Editor’s Note 1: For those in North America, Australia, Scandinavia, and elsewhere, courgette is the French term for zucchini.
Editor’s Note 2: This sounds amazing.
A great crowd pleaser for meat-eaters and vegetarians alike this quick midweek dinner will be on the table in under an hour.
- 1 tbsp olive oil
- 2 large courgettes, grated
- 1 clove of garlic, minced
- 1 tsp chilli flakes
- 1/3 15 oz tub of ricotta cheese
- 1/2 24 oz tomato pasta sauce
- 3 tbsp of Parmesan
- 6 sheets of lasagna
Step 1: Heat the oven to 375F/190C. Heat the olive oil in a pan. Cook the grated courgette, garlic and chilli until soft. Add the ricotta and 2 tbsp of Parmesan and mix well. Season to taste with salt & pepper.

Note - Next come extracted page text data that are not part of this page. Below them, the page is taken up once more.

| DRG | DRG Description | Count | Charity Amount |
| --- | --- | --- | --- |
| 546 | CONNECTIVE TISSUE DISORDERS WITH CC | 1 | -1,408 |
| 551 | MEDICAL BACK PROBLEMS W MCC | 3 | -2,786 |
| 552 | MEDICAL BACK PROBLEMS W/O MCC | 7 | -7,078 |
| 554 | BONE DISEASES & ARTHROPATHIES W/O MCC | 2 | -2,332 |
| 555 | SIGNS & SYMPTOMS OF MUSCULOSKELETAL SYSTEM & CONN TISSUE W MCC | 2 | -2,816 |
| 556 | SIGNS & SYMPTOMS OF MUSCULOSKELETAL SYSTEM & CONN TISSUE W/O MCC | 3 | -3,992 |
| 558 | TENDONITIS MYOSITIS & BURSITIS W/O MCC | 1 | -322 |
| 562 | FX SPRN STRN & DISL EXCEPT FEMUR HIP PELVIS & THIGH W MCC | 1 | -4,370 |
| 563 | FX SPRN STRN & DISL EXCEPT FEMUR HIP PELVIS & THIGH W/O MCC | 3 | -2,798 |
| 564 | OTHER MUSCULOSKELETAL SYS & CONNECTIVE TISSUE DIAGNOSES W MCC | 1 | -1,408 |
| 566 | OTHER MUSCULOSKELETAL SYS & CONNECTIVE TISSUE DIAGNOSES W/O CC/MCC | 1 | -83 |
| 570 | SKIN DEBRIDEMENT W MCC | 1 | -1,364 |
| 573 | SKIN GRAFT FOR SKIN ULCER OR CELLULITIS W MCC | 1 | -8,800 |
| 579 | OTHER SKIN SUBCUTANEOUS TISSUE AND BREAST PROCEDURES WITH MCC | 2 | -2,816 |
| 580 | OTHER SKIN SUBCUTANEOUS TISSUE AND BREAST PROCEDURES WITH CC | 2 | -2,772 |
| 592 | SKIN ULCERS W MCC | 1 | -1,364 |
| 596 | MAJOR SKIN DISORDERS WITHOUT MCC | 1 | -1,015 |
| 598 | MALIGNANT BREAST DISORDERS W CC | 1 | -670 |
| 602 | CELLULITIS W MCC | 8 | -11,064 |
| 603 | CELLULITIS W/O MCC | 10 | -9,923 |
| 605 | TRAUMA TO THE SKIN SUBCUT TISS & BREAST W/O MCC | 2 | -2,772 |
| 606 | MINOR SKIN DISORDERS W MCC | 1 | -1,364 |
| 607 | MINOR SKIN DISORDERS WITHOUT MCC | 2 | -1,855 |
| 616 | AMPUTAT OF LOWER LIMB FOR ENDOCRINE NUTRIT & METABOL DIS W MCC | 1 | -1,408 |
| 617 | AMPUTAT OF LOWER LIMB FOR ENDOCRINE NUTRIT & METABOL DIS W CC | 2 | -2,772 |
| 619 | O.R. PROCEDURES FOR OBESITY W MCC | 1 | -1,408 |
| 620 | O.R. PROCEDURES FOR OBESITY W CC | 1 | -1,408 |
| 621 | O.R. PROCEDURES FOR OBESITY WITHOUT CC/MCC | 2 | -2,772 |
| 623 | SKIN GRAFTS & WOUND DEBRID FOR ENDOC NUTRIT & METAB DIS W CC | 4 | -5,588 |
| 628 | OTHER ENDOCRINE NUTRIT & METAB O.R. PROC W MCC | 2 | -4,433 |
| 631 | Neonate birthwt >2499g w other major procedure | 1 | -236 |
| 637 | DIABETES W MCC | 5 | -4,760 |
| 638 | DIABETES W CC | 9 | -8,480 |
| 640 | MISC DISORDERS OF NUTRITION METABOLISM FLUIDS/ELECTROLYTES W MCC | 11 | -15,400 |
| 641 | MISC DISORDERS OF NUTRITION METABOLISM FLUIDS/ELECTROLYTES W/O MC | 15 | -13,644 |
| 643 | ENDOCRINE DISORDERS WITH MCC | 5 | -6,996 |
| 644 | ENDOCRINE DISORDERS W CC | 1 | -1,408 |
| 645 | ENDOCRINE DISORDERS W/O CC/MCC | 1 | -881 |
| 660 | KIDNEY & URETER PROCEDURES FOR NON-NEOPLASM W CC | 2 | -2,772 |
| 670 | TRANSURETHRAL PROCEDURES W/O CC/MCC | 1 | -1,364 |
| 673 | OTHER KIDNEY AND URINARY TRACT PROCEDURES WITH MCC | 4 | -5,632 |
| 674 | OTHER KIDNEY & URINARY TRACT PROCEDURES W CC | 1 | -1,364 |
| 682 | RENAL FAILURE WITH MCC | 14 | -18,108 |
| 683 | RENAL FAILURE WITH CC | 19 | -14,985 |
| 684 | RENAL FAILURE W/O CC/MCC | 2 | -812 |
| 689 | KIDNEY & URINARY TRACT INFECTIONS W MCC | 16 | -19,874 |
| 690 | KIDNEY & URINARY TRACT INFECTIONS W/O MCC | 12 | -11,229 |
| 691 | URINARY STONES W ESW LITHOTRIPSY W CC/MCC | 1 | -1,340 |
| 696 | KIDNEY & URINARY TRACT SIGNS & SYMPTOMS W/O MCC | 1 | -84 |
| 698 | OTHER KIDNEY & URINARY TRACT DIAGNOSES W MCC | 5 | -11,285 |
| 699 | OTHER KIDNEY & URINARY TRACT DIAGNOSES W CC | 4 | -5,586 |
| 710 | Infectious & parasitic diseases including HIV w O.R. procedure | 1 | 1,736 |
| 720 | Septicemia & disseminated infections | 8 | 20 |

Step 2: Place a layer of the mix in the bottom of a small stoneware dish. Add a quarter of the tomato mix then cover with 2 sheets of lasagne. Repeat this twice, ending with lasagne. Spoon over the remaining tomato mix and sprinkle over the remaining Parmesan. Place in the oven and bake for 20-30 minutes until bubbling and the Parmesan golden brown.
Step 3: Plate up and serve with a side salad or for a peppery bite arugula.